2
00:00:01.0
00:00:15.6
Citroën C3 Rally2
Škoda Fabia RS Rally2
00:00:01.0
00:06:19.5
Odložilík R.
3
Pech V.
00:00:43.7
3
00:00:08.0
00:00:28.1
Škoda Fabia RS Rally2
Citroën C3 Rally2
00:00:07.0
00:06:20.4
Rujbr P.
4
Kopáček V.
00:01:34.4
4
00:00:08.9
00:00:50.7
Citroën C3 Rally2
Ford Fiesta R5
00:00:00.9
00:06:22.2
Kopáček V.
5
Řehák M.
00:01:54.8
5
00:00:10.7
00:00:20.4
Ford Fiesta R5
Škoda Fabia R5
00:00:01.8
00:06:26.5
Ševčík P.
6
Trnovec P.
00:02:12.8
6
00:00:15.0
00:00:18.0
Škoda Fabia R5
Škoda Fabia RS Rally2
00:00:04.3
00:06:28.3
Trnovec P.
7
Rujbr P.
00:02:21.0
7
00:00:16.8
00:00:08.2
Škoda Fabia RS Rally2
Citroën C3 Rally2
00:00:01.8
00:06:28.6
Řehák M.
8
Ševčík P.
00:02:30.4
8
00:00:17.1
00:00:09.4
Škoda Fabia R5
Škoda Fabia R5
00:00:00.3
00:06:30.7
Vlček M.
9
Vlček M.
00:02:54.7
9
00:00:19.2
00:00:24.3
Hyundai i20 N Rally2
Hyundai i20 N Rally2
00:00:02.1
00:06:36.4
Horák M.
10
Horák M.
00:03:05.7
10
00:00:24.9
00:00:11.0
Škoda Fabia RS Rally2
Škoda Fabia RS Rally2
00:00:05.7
···
* [Your goal]
Copy out the whole listing exactly.

* [Task answer]
2
00:00:01.0
00:00:15.6
Citroën C3 Rally2
Škoda Fabia RS Rally2
00:00:01.0
00:06:19.5
Odložilík R.
3
Pech V.
00:00:43.7
3
00:00:08.0
00:00:28.1
Škoda Fabia RS Rally2
Citroën C3 Rally2
00:00:07.0
00:06:20.4
Rujbr P.
4
Kopáček V.
00:01:34.4
4
00:00:08.9
00:00:50.7
Citroën C3 Rally2
Ford Fiesta R5
00:00:00.9
00:06:22.2
Kopáček V.
5
Řehák M.
00:01:54.8
5
00:00:10.7
00:00:20.4
Ford Fiesta R5
Škoda Fabia R5
00:00:01.8
00:06:26.5
Ševčík P.
6
Trnovec P.
00:02:12.8
6
00:00:15.0
00:00:18.0
Škoda Fabia R5
Škoda Fabia RS Rally2
00:00:04.3
00:06:28.3
Trnovec P.
7
Rujbr P.
00:02:21.0
7
00:00:16.8
00:00:08.2
Škoda Fabia RS Rally2
Citroën C3 Rally2
00:00:01.8
00:06:28.6
Řehák M.
8
Ševčík P.
00:02:30.4
8
00:00:17.1
00:00:09.4
Škoda Fabia R5
Škoda Fabia R5
00:00:00.3
00:06:30.7
Vlček M.
9
Vlček M.
00:02:54.7
9
00:00:19.2
00:00:24.3
Hyundai i20 N Rally2
Hyundai i20 N Rally2
00:00:02.1
00:06:36.4
Horák M.
10
Horák M.
00:03:05.7
10
00:00:24.9
00:00:11.0
Škoda Fabia RS Rally2
Škoda Fabia RS Rally2
00:00:05.7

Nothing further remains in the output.